Should we care that income inequality is at an exceptionally wide
level? Should we care that just the gains in the average incomes of the
top 1% between 1995 and 1997 far exceeded the total incomes of the
typical family? Since most families are now better off than they were a
couple of years ago, are such observations merely incendiary?
These observations do matter. Among other reasons, they provide a
context for some key governmental decisions, chief among which are
decisions about how to use the federal budget surplus.
Although the surplus realistically available for program initiatives
and tax cuts is significantly smaller than many realize, substantial
resources are available. We have a historic opportunity to address some
of the nation's highest priority needs. Before deciding how to take
advantage of this opportunity, policymakers and the public need to debate
what our most pressing priorities are and which groups of Americans
should benefit.
So far, such a debate has not occurred. Instead, Congress has charged
ahead with efforts to advance tax cuts that would largely benefit very
high-income taxpayers whose incomes are climbing much faster than
everyone else's. While it now appears that major tax cuts will not be
signed into law this year, tax cut proposals are sure to surface again
next year, regardless of the election's outcome.
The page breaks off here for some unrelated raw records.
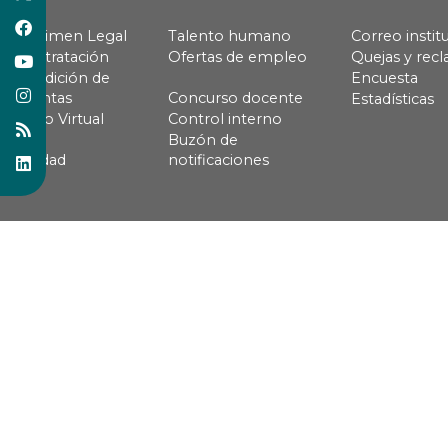
Régimen Legal
Talento humano
Correo instit
Contratación
Ofertas de empleo
Quejas y rec
Rendición de
Encuesta
cuentas
Concurso docente
Estadísticas
Pago Virtual
Control interno
Buzón de
Calidad
notificaciones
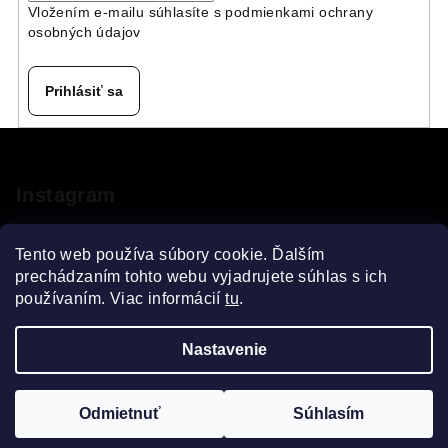
Vložením e-mailu súhlasíte s
podmienkami ochrany
osobných údajov
Prihlásiť sa
Z
á
p
Instagram
ä
t
Tento web používa súbory cookie. Ďalším
i
prechádzaním tohto webu vyjadrujete súhlas s ich
používaním. Viac informácií
tu
.
e
Sledovať na Instagrame
Nastavenie
Copyright 2026
VELOsprint
. Všetky práva vyhradené.
Upraviť nastavenie cookies
Odmietnuť
Súhlasím
Vytvoril Shoptet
The new data on burgeoning income disparities suggest that a wiser
course would be measures such as extending health insurance to a sizable
number of the 44 million uninsured, providing an adequate Medicare
prescription drug benefit, strengthening efforts to combat child poverty
(which is higher in the United States than in most other Western nations)
and providing more modest tax reductions targeted primarily to low- and
middle-income working families. Such families, whose income gains in
recent years have been much smaller than those of the wealthiest
families, deserve to be our highest priority.
Isaac Shapiro is a senior fellow at the Center on Budget and Policy Priorities, a Washington think tank. John Springer is a writer there.